From the Publisher
"A quietly alluring mood piece that focuses on the twilight times when at dawn and dusk, Fletcher finds impressionistic images that Kiesler makes concrete. . . . Words and art coalesce into an invitation to readers to move beyond the page and into their own explorations of twilight." Kirkus Reviews
Children's Literature
- Sheree Van Vreede
Dawn and dusk, the beginning and ending of every day. How we come to rely on these brief moments that bring each day full circle. Filled with an orange glow, this is a book about light. We are taught to appreciate these times and the memories associated with them. The illustrations are really the centerpiece of this work.
School Library Journal
PreS-Gr 2In spare, poetic prose, Fletcher describes the twilight of mornings and evenings, those two brief times of day that often seem to have magical qualities. He personifies dawn and dusk and uses images and metaphors to evoke their special qualities and events. The full- and double-paged oil paintings depict a suburban community. A young girl and her dog wander through the scenes, adding interest even though they are never mentioned in the text. Various shades of green, orange, and brown are used effectively to show how the colors of things are transformed by twilight. The personification of dawn and dusk seems strained, and the metaphors are sometimes more distracting than illuminating, e.g., dusk "pours/the syrup of darkness/into the forest" and "hisses on the sprinklers." The pictures speak more clearly than the words.

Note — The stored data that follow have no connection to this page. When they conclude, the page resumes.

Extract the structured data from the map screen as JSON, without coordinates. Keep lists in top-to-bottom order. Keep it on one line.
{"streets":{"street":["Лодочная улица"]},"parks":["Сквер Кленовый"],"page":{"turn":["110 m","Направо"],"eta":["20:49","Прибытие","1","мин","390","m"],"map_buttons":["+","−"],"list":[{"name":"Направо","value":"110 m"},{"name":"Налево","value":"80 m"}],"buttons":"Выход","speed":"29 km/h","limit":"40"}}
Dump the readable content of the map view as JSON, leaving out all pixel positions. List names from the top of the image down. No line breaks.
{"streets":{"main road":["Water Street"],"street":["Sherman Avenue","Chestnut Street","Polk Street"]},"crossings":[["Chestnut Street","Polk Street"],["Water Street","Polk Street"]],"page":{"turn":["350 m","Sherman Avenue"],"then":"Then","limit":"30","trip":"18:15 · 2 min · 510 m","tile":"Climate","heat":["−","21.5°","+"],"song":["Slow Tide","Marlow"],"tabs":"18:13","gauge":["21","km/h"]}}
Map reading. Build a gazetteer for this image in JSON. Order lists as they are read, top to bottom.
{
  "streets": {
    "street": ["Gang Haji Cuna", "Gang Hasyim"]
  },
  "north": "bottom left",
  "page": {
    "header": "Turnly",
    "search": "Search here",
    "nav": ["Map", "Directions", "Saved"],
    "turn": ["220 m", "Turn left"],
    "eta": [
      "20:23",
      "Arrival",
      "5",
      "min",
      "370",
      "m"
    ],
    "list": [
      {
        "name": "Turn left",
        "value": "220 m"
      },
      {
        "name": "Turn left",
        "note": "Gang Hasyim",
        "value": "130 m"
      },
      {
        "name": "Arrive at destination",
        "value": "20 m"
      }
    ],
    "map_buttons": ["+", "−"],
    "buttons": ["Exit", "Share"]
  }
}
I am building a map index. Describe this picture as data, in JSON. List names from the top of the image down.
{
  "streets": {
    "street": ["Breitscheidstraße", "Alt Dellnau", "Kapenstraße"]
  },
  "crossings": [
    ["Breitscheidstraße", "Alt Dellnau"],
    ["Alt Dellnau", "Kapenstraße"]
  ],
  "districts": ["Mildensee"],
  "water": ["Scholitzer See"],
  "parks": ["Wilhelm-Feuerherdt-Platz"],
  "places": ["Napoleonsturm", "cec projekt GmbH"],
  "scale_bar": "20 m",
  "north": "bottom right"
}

Charlotte Zolotow's When the Wind Stops HarperCollins, 1995 and Jonathan London's I See the Moon and the Moon Sees Me Viking, 1996 successfully use art and text to convey a sense of the wonder of the natural world.Virginia Golodetz, St. Michael's College, Winooski, VT
Kirkus Reviews
A quietly alluring mood piece that focuses on the twilight times when "night and day stand whispering secrets before they go their separate ways" at dawn and dusk. Fletcher (Ordinary Things, p. 460, etc.) finds impressionistic images—"Dusk pours the syrup of darkness into the forest" and "dawn erases the stars from the blackboard of night"—that Kiesler makes concrete, by including in her lush, light-drenched paintings a girl and a dog who witness the topical observations of the text. The exploration of how these transitory periods affect the lives of people—from children playing in the park to fishermen casting out in the fading light, from commuters to the girl's family, setting the breakfast table—is achieved through an inclusive sensory range, from dusk's fireflies that swim through air to write "bright messages in secret code," to dawn's smell of doughnuts outside the bakery. Words and art coalesce into an invitation to readers to move beyond the page and into their own explorations of twilight.